Submitted to: Meeting Abstract
Publication Type: Proceedings
Publication Acceptance Date: 6/29/2001
Publication Date: N/A
Citation: N/A

Interpretive Summary:

Technical Abstract: One of the emerging issues for dairy farmers is the need to improve nutrient management. Nutrient accumulation in the soil, recognition of ground and surface water contamination and air quality concerns, and concentration of animal feeding operations have all contributed to this heightened environmental awareness of farmers and the public. Regulations are being promulgated in several States to reduce the likelihood of air an water quality degradation. Dairy cows convert 20 to 30% of their N intake into milk N, and the remainder is excreted as organic and inorganic N in urine and dung. Proper feed composition and N content reduces N excretion in urine, which is the most subject to loss by ammonia volatilization and nitrate leaching.
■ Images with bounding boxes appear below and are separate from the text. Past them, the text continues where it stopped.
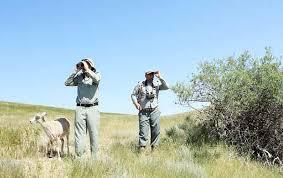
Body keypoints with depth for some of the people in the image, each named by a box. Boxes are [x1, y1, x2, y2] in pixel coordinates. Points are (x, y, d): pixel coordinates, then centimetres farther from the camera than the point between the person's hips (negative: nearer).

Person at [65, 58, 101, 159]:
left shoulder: (96, 75, 7)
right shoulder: (79, 77, 12)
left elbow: (97, 79, -16)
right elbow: (67, 83, 2)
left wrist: (87, 69, -8)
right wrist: (76, 71, 1)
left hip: (93, 108, -1)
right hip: (80, 108, 2)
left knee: (94, 134, 1)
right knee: (79, 134, -2)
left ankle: (94, 157, 10)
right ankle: (78, 156, 1)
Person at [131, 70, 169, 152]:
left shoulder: (157, 84, 8)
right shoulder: (140, 85, 6)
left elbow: (166, 87, -6)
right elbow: (133, 95, 12)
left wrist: (160, 77, -11)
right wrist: (136, 103, -5)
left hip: (154, 111, 2)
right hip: (143, 112, -2)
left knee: (156, 131, 2)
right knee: (143, 131, -5)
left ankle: (154, 147, 11)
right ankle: (142, 148, -3)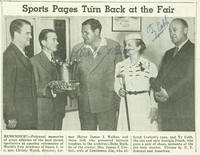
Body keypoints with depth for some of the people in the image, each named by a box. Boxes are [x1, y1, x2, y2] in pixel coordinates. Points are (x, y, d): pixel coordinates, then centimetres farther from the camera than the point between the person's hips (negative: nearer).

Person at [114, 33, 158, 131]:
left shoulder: (150, 66, -1)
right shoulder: (120, 66, 8)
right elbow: (117, 85, 15)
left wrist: (154, 109, -5)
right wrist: (119, 91, -6)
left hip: (144, 107, -2)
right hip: (126, 107, 2)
Deeply rooted perennials reduce nitrate leaching losses and may be most important to establish on certain soils, such as tile- drained land, sandy soils, and shallow soil over permeable subsoil. Legumes shelp balance N cycling by utilizing both inorganic N from soil and atmospheric dinitrogen gas for growth, and by returning more newly fixed N to soils with smaller N supply. A common problem on dairy farms is accumulation of soil P, which may greatly increase the risk of P runoff to surface water. Lowering P concentrations in dairy rations will help reduce this buildup, but many farms also will need to reduce rates of manure application. Problems remain in applying research results to farm situations. Barriers to adoption of improved nutrient management need to be identified and overcome. There are several areas of research that should be pursued to learn how to optimize N retention and minimize P accumulation on dairy farms.